Sometimes, of course, the rationalization works the other way – genre fantasy has cheerfully naturalized standard sf icons by giving them a magical rationale or attaching their emotional weight to existing fantasy icons. For example, Dragons have acquired many of the characteristics of sf aliens in the course of being subjected to revisionist fantasy; Hambly's dragons in Dragonsbane (1986) have specifically arrived in the magical human world they now inhabit by winged flight from another planet.

Meaning 3 is often back-conflated with the other two, so that, for example, the petrifaction of a troll in Poul Anderson's Three Hearts and Three Lions (1961) is a magical event with scientific consequences in the shape of the radioactivity released when carbon-based molecules change, by atomic fusion, into silicon – and so the Curse associated with a dead troll's treasure is explained away as radiation sickness.

Much rationalized and quasi-rationalized fantasy takes place in Alternate Worlds; these are sometimes versions of the modern USA with magic substituted for technology, as in Robert Heinlein's "Magic Inc." (1940 as "The Devil Makes the Law") and Poul Anderson's Operation Chaos (1971), and sometimes alternate histories in which historical process has favoured magic as much as technology, as in Orson Scott Card's Tales of Alvin Maker, where an extended Cromwellian rule in England has concentrated the magically gifted as a breeding pool in the colonies to which they were deported.

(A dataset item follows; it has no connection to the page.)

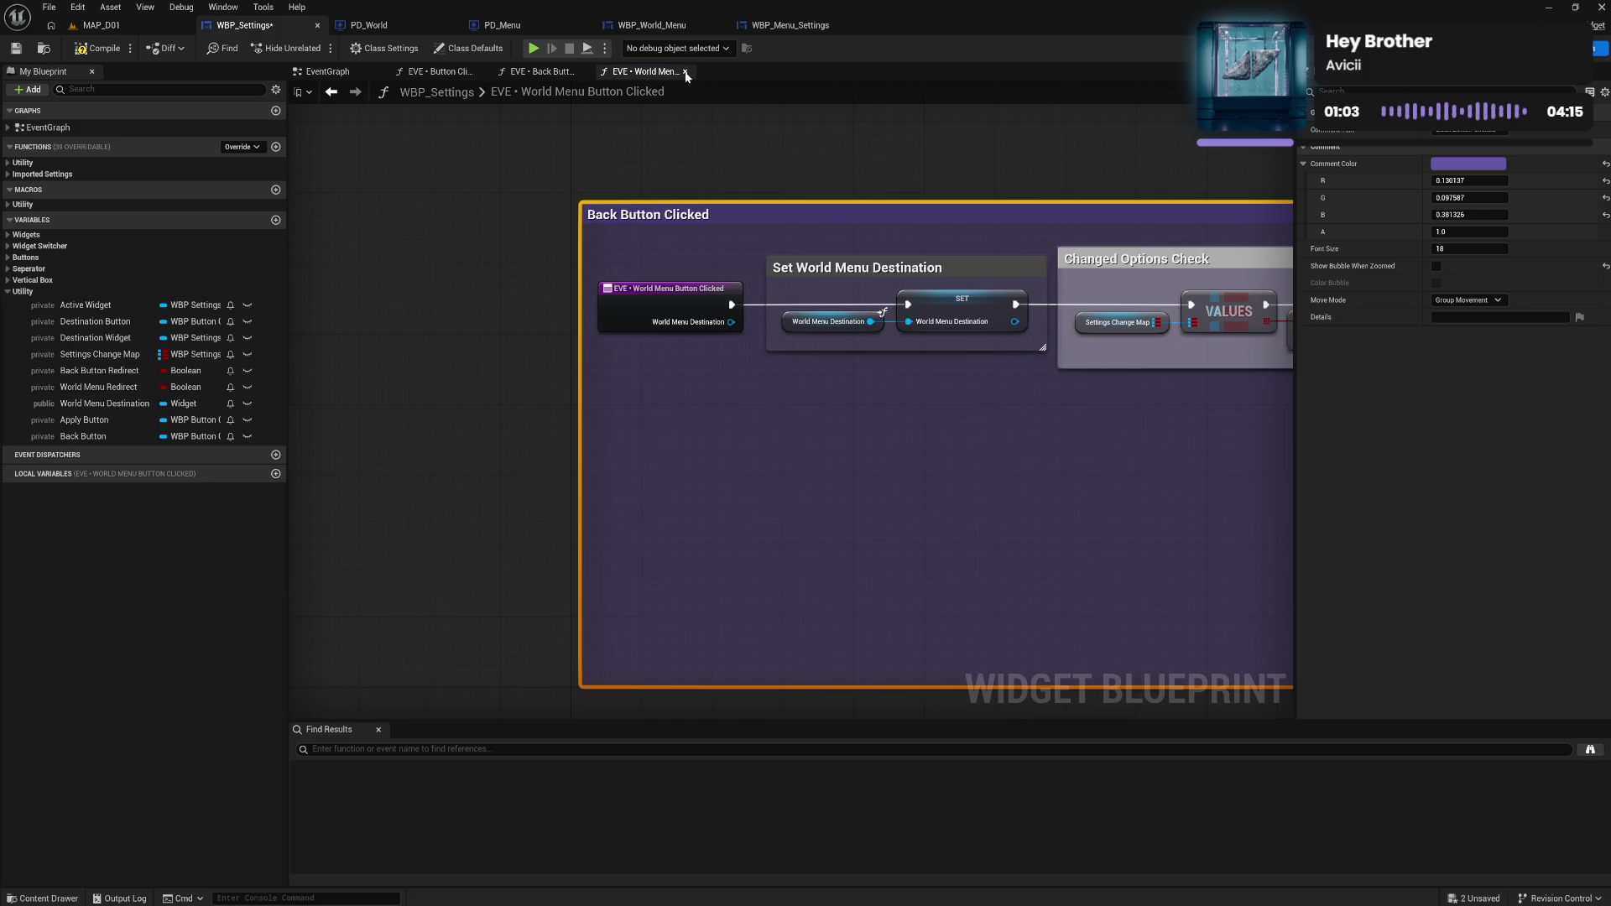
click(686, 72)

In theory, RF which uses the real to explain away the fantastic is directly opposite to Fantasies of History, which provide fantastic explanations of the real; in practice, various works combine the two. Tim Powers's The Stress of Her Regard (1989) at once provides a fantastic explanation of such phenomena as the tendency of Romantic poets to get TB, the persistence of the Austrian empire in Italy and the name and Rituals of the Carbonari, yet offers that explanation – vampirism – in quasi-sf terms (silicon lifeforms). [RK]

This entry is taken from the Encyclopedia of Fantasy (1997) edited by John Clute and John Grant. It is provided as a reference and resource for users of the SF Encyclopedia, but apart from possible small corrections has not been updated.